67 bin 450 metrekare alanda yapılması planlanan 11 yıldan fazla zamandır süren HES ısrarı bölgenin hidrolojik, ekolojik ve sosyo-ekonomik yapısı üzerinde ciddi riskler barındırıyor. Çevre Mühendisleri Odası Diyarbakır Şube Eş Başkanı M. Resul Almastaş, HES proje sahasının yer aldığı havzanın, tarımsal üretim, arıcılık faaliyetleri ve endemik türler açısından hassas bir ekosistem niteliğinde olduğuna dikkat çekti.

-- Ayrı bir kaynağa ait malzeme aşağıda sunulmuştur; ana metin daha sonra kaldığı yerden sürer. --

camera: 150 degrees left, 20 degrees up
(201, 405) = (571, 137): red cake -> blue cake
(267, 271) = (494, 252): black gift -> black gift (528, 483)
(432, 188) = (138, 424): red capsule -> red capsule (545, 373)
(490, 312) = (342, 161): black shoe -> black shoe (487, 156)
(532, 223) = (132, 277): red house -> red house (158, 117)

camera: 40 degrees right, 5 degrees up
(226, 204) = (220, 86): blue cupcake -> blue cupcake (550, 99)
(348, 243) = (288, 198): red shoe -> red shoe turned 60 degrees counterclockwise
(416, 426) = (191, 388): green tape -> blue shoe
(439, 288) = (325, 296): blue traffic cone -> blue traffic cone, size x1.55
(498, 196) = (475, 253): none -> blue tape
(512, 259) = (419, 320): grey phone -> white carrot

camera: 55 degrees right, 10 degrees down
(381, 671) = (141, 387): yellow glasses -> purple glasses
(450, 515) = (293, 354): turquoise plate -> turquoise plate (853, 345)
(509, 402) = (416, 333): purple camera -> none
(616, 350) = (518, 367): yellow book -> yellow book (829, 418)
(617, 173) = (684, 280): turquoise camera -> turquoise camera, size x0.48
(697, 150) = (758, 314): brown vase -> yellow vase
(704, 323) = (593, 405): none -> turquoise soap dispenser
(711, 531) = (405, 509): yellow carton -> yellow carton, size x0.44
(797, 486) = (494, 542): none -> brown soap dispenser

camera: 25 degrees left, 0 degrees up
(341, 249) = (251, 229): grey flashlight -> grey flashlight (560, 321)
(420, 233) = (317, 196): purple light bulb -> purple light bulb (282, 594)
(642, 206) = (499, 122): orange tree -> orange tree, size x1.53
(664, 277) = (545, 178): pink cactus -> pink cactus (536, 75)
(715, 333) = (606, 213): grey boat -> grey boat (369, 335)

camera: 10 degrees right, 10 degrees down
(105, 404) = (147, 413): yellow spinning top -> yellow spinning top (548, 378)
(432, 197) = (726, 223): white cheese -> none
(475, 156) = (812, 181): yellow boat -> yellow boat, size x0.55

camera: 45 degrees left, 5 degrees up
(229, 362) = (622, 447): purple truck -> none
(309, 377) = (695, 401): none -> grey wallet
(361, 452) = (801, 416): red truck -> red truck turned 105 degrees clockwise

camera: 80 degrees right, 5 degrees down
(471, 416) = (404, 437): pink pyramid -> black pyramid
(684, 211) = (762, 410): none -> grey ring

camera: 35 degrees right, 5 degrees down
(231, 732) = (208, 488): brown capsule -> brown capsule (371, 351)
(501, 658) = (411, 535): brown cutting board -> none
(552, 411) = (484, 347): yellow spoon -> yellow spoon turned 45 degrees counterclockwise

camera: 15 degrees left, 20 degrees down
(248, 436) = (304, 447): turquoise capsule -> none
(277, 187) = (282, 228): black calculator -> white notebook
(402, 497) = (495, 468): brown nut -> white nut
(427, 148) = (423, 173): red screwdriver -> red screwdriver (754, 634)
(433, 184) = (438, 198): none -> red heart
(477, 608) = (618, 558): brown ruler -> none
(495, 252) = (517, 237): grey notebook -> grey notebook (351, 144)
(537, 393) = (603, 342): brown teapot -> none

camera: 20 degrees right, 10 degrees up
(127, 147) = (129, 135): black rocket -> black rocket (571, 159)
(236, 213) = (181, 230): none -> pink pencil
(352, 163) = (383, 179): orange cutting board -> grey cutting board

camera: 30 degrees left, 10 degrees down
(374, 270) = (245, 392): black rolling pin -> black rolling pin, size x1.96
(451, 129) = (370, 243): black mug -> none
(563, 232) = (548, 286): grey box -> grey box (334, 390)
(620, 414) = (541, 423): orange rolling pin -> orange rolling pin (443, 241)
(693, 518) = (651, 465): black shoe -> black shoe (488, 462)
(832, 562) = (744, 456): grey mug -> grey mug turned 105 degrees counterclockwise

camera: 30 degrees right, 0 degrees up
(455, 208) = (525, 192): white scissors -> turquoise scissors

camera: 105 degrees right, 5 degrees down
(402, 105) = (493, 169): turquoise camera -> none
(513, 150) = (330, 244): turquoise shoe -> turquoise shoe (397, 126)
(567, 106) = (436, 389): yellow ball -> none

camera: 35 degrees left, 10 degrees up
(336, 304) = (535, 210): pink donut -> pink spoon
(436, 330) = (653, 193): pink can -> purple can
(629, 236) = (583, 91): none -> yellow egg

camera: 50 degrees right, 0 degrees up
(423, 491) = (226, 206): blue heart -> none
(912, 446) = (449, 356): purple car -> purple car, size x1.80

Bölgede başlıca tarımsal faaliyetler arasında sebze ve meyve yetiştiriciliği, sınırlı ölçekte tütün ve tahıl üretimi ile küçükbaş hayvancılığının yer aldığını ifade eden Almastaş “Ayrıca bölgenin zengin florası, arıcılık faaliyetleri için yüksek verim potansiyeli sunmaktadır. Bu üretim faaliyetlerinin tamamı, akarsu rejimi ve mikroklimatik koşullarla doğrudan ilişkilidir” diye konuştu.
Almastaş, HES’in inşası ve işletmeye alınmasıyla birlikte suyun doğal akış rejiminin ciddi şekilde değişeceğini; derelerin belirli bölümlerinde suyun tünellere alınması, yatağın kuruması veya debinin minimum seviyelere düşmesine yol açacağını vurguladı. “Bu durum, tarımsal sulama imkânlarını kısıtlayacak, toprak nem dengesini bozacak ve ürün verimliliğini düşürecektir” diyen Almastaş, aynı zamanda sucul ekosistemler üzerinde de baskı oluşacağını, balıkların göç yollarının kesileceğini ve popülasyon kayıplarının yaşanacağını söyledi.